Only the number is needed: the count of lines in the records with the word "interaction".

+++ Data provided +++

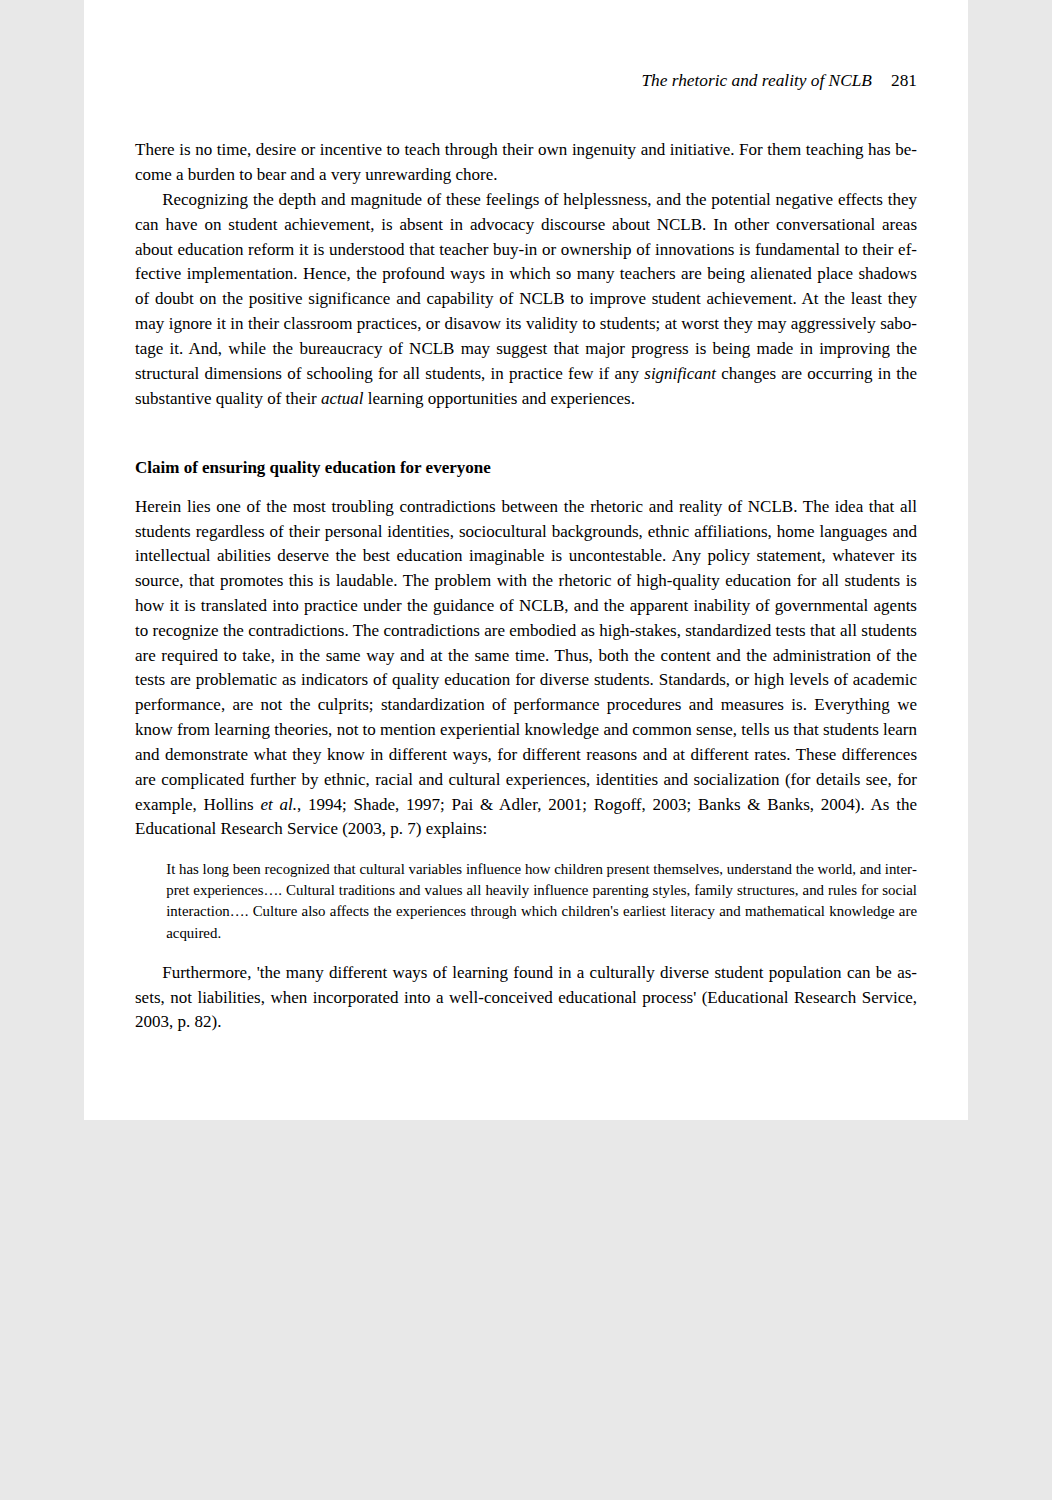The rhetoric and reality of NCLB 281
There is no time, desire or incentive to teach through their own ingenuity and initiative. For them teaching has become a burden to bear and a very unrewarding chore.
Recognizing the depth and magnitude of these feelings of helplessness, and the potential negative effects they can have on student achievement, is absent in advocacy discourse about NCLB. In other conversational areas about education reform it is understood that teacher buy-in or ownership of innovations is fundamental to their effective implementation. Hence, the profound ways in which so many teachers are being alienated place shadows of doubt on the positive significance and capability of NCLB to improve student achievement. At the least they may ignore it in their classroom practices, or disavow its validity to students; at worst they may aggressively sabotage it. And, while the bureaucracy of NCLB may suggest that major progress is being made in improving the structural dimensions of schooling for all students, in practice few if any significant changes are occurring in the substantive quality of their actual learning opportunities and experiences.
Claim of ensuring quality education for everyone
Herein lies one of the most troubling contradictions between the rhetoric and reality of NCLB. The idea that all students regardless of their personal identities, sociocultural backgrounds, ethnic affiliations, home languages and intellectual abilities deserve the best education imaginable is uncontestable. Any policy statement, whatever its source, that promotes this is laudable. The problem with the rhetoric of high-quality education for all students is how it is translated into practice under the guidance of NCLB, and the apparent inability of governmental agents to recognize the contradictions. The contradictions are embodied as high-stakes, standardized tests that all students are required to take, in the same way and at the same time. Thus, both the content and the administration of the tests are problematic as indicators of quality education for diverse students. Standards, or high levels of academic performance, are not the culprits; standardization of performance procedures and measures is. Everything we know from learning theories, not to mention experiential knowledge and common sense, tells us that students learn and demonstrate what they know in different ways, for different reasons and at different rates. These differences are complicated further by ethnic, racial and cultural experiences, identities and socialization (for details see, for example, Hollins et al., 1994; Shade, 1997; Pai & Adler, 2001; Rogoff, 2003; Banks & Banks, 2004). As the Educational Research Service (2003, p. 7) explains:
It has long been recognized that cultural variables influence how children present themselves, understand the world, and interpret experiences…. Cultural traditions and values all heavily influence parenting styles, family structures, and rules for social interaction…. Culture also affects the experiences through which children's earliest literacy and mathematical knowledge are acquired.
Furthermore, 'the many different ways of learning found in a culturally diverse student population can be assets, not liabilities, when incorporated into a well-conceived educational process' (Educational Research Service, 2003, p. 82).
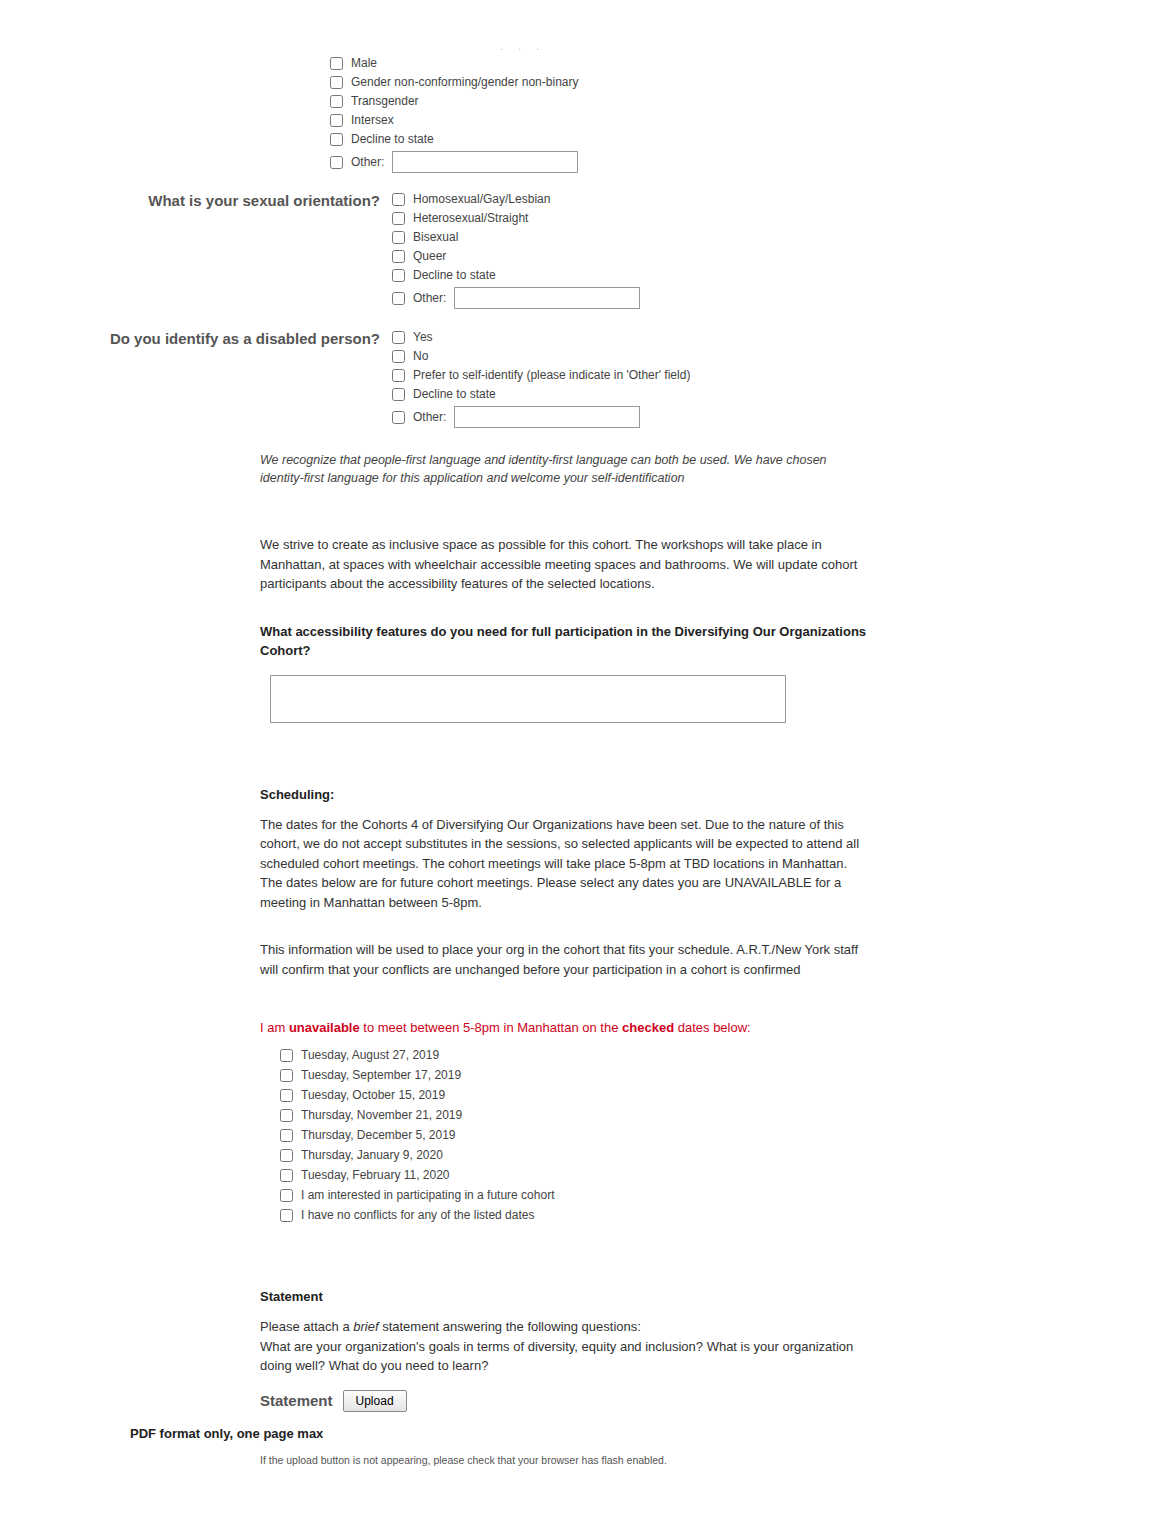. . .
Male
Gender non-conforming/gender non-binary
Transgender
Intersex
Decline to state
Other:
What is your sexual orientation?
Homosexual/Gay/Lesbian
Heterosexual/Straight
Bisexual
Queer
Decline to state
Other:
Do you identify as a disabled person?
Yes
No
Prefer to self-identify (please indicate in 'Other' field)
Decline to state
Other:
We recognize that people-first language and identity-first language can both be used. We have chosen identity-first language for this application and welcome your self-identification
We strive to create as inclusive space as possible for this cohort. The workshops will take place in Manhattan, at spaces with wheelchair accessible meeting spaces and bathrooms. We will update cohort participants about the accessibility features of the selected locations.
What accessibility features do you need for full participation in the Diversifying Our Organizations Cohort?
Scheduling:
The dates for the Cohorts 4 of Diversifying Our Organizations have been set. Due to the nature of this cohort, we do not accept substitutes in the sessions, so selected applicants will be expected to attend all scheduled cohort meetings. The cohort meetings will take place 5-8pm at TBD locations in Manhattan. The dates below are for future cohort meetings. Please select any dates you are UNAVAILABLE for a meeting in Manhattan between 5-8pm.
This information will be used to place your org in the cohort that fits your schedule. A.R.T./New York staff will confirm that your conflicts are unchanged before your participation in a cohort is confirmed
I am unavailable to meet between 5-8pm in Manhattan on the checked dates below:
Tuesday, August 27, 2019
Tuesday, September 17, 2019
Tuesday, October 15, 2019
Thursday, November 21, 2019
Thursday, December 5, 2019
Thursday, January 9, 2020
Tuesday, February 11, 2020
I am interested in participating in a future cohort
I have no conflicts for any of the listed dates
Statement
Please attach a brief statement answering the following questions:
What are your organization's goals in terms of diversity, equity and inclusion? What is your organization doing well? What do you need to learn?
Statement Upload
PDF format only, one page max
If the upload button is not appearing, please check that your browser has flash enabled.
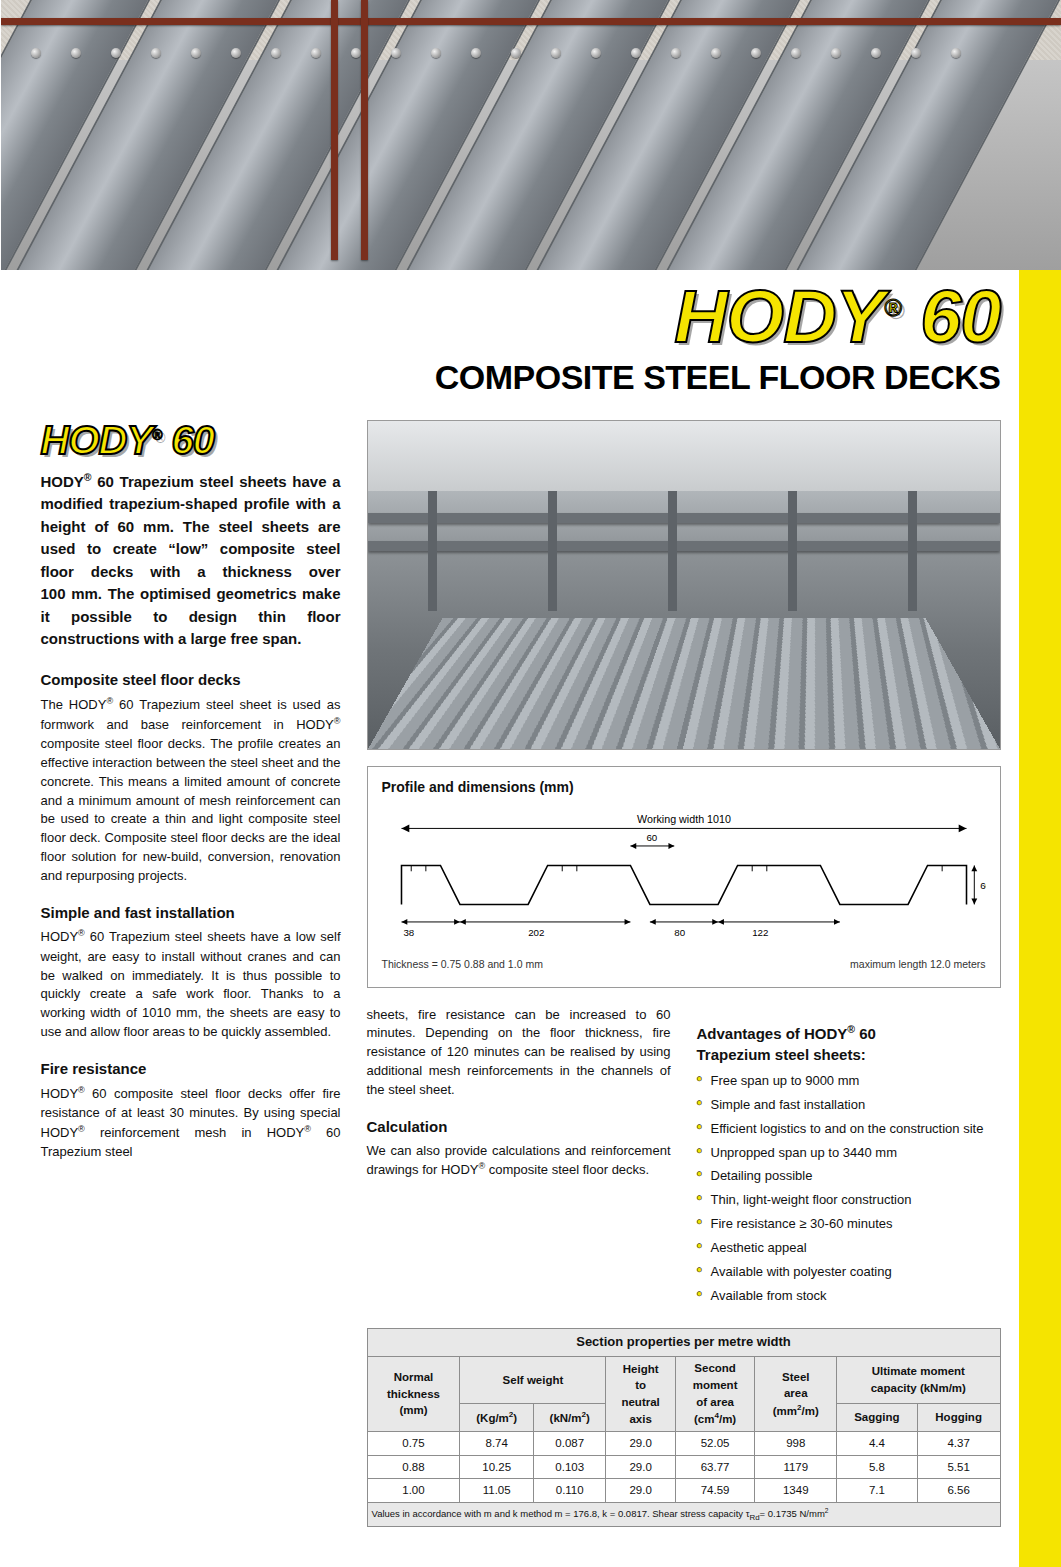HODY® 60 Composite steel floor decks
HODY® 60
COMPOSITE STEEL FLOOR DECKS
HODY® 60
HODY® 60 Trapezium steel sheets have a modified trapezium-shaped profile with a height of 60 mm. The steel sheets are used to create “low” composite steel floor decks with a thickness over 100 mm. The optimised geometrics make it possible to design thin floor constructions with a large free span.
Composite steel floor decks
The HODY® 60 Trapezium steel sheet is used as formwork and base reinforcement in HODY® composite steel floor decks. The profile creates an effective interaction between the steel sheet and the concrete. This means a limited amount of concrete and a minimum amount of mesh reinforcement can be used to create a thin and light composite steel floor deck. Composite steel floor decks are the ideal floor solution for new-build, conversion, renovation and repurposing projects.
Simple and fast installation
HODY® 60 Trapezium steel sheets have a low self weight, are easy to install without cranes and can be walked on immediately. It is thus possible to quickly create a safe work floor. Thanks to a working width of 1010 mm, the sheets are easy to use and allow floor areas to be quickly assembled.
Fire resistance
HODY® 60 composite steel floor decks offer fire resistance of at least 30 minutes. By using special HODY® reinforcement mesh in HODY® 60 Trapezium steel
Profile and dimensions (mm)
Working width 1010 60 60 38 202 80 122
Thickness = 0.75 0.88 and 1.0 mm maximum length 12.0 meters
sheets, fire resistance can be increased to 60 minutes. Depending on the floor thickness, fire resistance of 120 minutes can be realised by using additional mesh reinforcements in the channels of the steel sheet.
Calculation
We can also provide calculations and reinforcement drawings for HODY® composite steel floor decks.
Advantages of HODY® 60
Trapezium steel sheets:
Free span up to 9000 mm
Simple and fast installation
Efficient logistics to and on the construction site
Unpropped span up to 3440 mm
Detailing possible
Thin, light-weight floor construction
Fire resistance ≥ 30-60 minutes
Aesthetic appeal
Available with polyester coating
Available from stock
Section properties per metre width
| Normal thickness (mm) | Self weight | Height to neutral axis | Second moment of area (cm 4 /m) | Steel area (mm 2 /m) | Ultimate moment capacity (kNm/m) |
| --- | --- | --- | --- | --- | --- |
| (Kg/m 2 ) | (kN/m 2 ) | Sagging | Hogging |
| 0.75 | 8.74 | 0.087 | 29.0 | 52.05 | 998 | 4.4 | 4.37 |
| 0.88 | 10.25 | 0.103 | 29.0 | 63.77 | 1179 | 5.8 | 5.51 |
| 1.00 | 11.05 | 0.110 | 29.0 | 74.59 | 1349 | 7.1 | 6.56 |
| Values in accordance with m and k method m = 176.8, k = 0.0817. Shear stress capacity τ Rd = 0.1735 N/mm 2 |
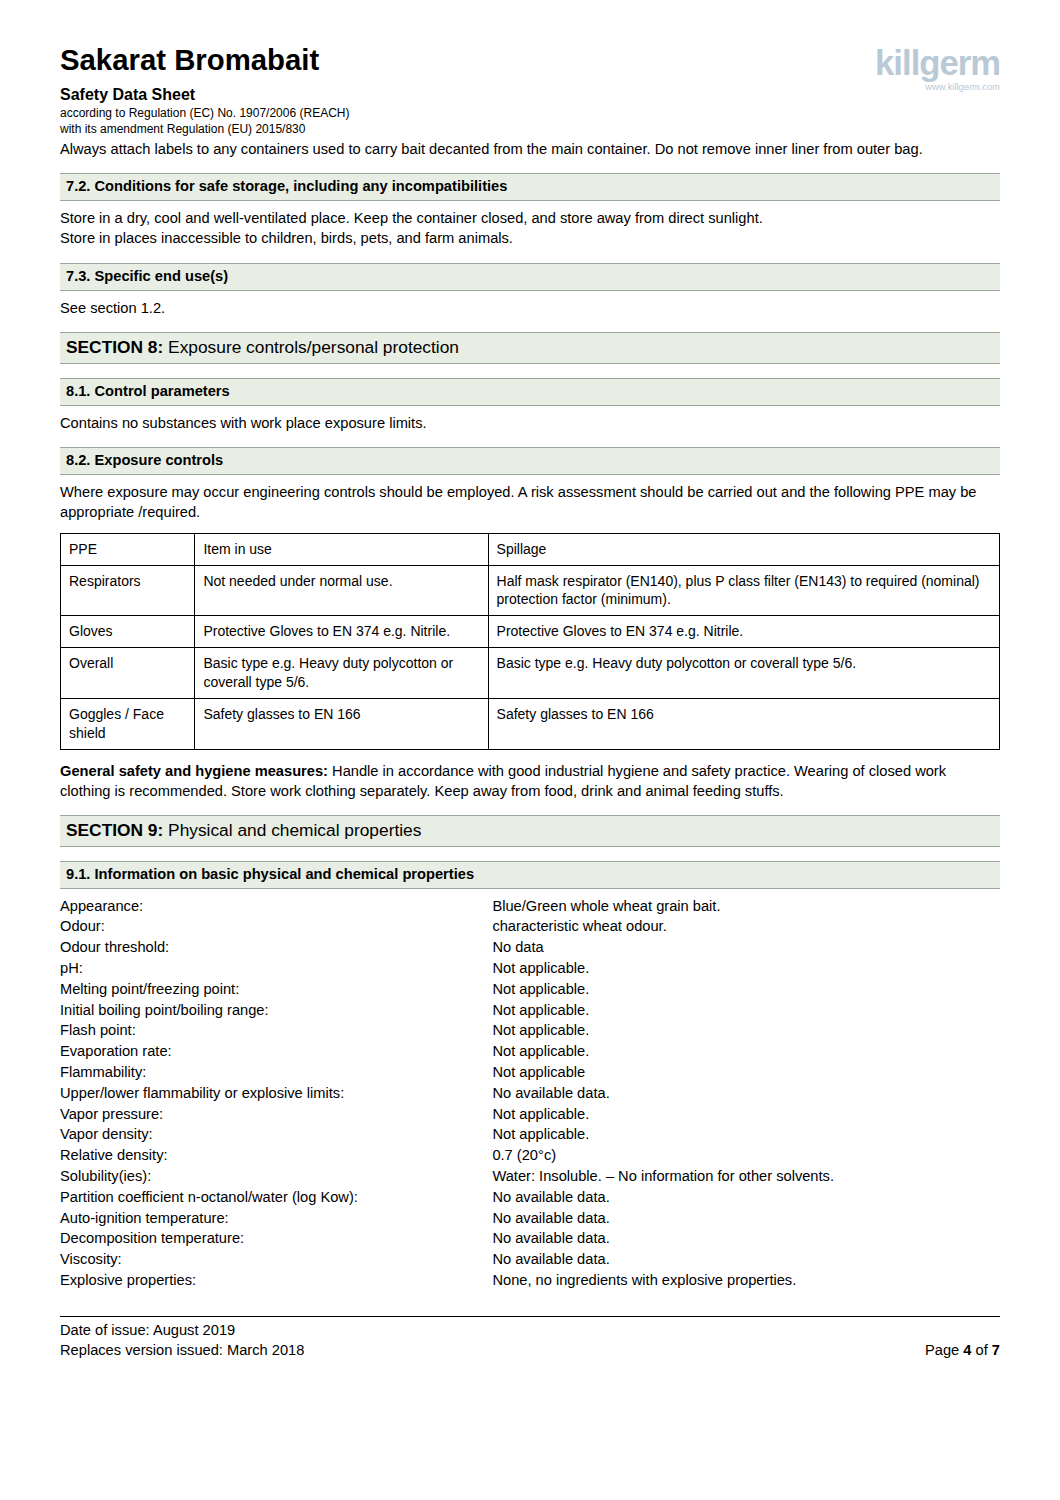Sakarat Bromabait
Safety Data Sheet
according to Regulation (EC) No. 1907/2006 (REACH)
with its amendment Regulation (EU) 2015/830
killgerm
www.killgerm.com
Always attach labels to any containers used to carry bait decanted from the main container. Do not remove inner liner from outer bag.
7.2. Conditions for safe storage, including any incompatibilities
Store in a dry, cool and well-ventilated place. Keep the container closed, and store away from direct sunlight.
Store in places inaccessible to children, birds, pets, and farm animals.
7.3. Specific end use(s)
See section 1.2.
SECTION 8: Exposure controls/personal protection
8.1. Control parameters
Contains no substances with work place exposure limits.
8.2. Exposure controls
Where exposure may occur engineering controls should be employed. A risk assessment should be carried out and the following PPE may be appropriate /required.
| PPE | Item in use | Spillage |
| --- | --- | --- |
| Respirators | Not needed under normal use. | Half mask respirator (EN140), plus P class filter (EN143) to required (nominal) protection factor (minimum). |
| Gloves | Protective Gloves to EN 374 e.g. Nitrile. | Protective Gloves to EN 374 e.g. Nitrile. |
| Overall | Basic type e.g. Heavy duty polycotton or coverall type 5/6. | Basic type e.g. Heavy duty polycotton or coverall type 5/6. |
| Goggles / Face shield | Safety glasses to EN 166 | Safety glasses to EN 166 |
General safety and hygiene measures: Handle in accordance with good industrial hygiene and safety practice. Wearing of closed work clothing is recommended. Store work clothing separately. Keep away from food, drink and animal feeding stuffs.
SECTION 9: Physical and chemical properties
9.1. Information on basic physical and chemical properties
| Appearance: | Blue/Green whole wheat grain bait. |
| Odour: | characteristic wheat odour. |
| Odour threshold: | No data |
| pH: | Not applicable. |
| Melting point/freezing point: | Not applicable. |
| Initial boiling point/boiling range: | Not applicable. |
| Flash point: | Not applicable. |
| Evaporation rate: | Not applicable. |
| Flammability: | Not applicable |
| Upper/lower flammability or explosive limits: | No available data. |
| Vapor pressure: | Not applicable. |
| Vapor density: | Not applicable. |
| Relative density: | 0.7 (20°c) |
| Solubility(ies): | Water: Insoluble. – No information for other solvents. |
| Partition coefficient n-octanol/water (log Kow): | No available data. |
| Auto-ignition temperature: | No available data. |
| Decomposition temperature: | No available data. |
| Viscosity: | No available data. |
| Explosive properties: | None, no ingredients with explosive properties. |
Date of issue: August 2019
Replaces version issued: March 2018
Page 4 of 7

+++

• Your solution
2